One action took the appearance of trivializing work that much of urban Black America counts on for social and political support.

The other conjured up past “whisper campaign” rumors of Senator Obama’s supposed Muslim faith and ties with Islamic radicals.

Neither gives the impression that Governor Palin is playing above the board and, thus, only adds fuel to a fire burning due to the emotional firewood sitting around from the past 50 years of race relations, particularly the unspoken intersection of sex and race.

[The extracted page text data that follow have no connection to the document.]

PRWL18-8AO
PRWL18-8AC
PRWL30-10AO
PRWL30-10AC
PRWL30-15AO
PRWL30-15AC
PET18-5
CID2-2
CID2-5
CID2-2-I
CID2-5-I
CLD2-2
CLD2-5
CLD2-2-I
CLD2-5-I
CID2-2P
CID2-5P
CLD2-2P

What is ironic, when taking a deeper look, is the fact that those that find themselves sensitive to Palin attacks on Obama due to the scars outlined in this article must somehow overlook the fact that the very type of woman that they despise in 2008 would, in all likelihood, be akin to Senator Obama’s late mother just a few generations ago.
As we approach Election Day, we learn more about American race perceptions throughout our country everyday.

For example:

  • those that thought that we were not fair enough to be in this position with the make-up of our presidential tickets were wrong – we are capable of having a woman and a Black man on general election tickets and have them galvanize the parties’ bases;

  • those that thought that race and gender matter to everyone in America to a point to impact how we will select a president are wrong – there are those within each generation that truly do see content of character and do not fixate on the color of one’s skin or the gender of a candidate;

  • those that thought that race is a non-issue in the 21st century are also wrong – we have not graduated to a point where gender and race can differentiate without being divisive or, in some cases, inflammatory; and those that thought that we are at a point of time where our racial dirty laundry can be addressed in civil discussions and therapeutic behavior are also wrong – we are learning that, with every “Obama is a Muslim” or “Caribou Barbie” comment, when we are good when dealing with diversity, we are very good, but when we are bad...

  • Even though there is reason to be mindful of racism and sexism in this election season, it is clear that when the two collide (as with the case of Obama and Palin), there is a presidential nerve that exposes a still-existent sore spot with many.

    ~Lenny McAllister is a contributor to HHR he is also a young African American Republican with a mission to make changes to the status quo in politics, social issues and other issues that hamper our American way of life. He is presntely a political contributor with AOL Black Voices.